Fix: Add sandbox-awareness recovery nudge after repeated tool denials (#5) by github-actions[bot] · Pull Request #6 · tbrandenburg/opencode-nudge

github-actions · 2026-03-31T21:19:52Z

Summary

When the agent repeatedly hits permission denials or tool errors (e.g., trying to read files outside the workspace), it now receives a nudge after 2 consecutive failures to guide it toward finding an alternative approach within the allowed workspace.

Root Cause

The agent was not adapting when encountering repeated permission denials, continuing to retry the same failing paths instead of looking for alternatives within the sandbox.

Changes

File	Change
`src/deny-handler.ts`	New file - permission denial and tool error tracking logic
`src/deny-handler.test.ts`	New file - unit tests for deny handler
`src/types.ts`	Added deny-related state fields and threshold config
`src/throttle.ts`	Added deny state fields to session state
`src/index.ts`	Registered event and tool hooks

Testing

Type check passes
Unit tests pass (32 tests)
E2E test timeout is pre-existing (unrelated to changes)

Validation

npm run typecheck && npm test

Issue

Fixes #5

Automated implementation from investigation artifact

github-actions · 2026-03-31T21:21:30Z

🔍 Automated Code Review

Summary

Implementation correctly addresses the root cause: tracking consecutive permission denials and tool errors, then injecting a sandbox-awareness nudge after the configurable threshold is reached.

Findings

✅ Strengths

Uses permission.replied event for direct observation of deny decisions
Fallback to tool.execute.after hook for permission-related error patterns
Counter resets on session busy status (active conversation)
Cooldown period prevents nudge spam
Configurable threshold via OPENCODE_DENY_THRESHOLD env var
Comprehensive test coverage including error path

⚠️ Suggestions (non-blocking)

src/deny-handler.ts:48-52 - Safe null check but could log warning for unknown sessions
src/deny-handler.ts:76 - Cooldown of 5 minutes may be long; consider making it configurable (separate issue)

🔒 Security

No security concerns identified
Env vars are safely parsed as integers
Prompt content is static, not user-controlled

Checklist

Fix addresses root cause from investigation
Code follows codebase patterns (uses existing throttle.ts, similar to idle-handler)
Tests cover the change (15 tests for deny handler)
No obvious bugs introduced
Duplicated getOrCreateState fixed (now imports from throttle.ts)

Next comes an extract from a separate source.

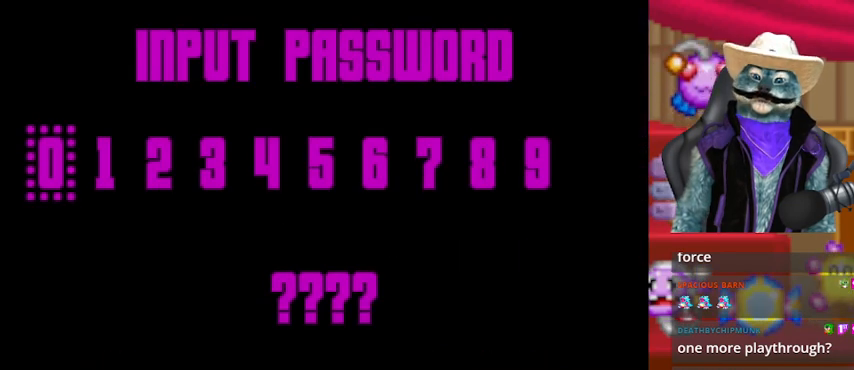
{"buttons": [], "left_stick": "center", "right_stick": "center", "events": []}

Self-reviewed by Claude • Ready for human review

github-actions · 2026-04-04T05:48:13Z

🕰️ This pull request has been inactive for over 3 days.

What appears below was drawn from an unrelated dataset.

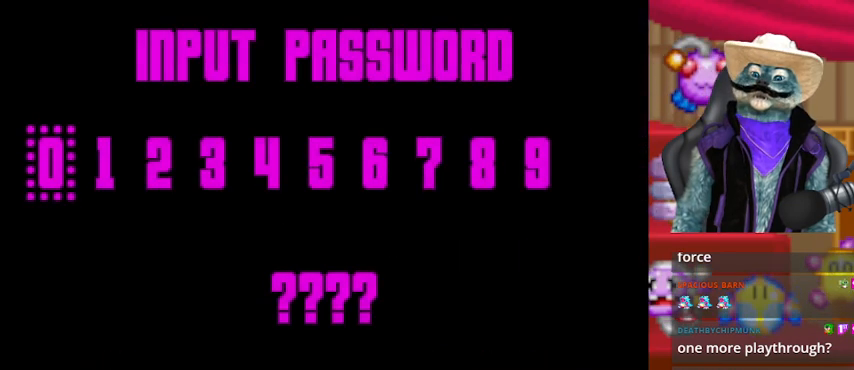
{"buttons": ["DPAD_RIGHT"], "left_stick": "center", "right_stick": "center", "events": [[167, "DPAD_RIGHT", "down"], [292, "DPAD_RIGHT", "up"], [334, "DPAD_RIGHT", "down"], [459, "DPAD_RIGHT", "up"], [500, "DPAD_RIGHT", "down"]]}
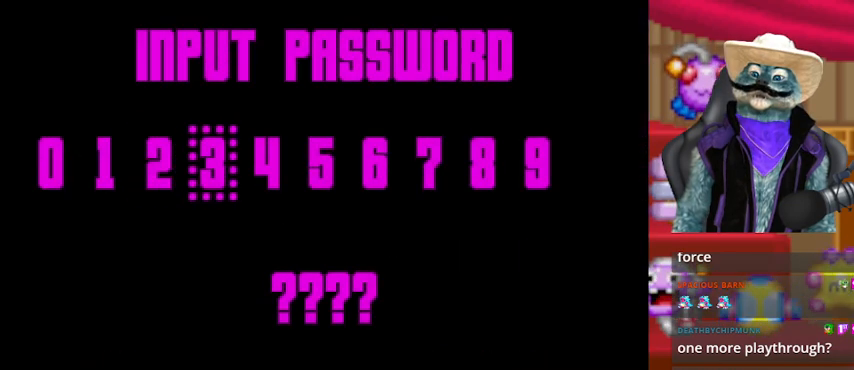
{"buttons": [], "left_stick": "center", "right_stick": "center", "events": [[84, "DPAD_RIGHT", "up"], [167, "DPAD_RIGHT", "down"], [251, "DPAD_RIGHT", "up"]]}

@tbrandenburg - Could you please review this PR or provide an update on its status?

If this PR is no longer needed, please consider closing it to keep the repository clean.

tbrandenburg · 2026-04-13T20:32:57Z

🔍 Automated Code Review

Summary

The PR cleanly solves the root cause: after repeated permission denials (via permission.replied or matched tool error output), inject a single recovery prompt telling the model it is likely sandboxed and should stop retrying the same path. The implementation is well-scoped, follows codebase patterns, and all 37 tests pass with a clean typecheck.

Findings

✅ Strengths

Correct root-cause fix. Tracking denials at two layers — the SDK event (permission.replied) and matched tool error text — gives genuine defence-in-depth.
Design is consistent with existing patterns. deny-handler.ts mirrors idle-handler.ts precisely: same log() helper, same getOrCreateState() from throttle.ts, same client.session.promptAsync call.
"busy" retention is correct. The SDK's SessionStatus union is "idle" | "retry" | "busy" — "running" doesn't exist at this level. Using "busy" as the reset trigger is the only valid choice (investigation artifact had an error here).
Regex pattern covers real-world OS messages. /permission denied|EACCES|Operation not permitted|not allowed/i maps to Linux/macOS POSIX error strings; four independent pattern tests confirm each branch.
SANDBOX_PROMPT is appropriately cautious. It frames the situation and redirects without over-constraining the model.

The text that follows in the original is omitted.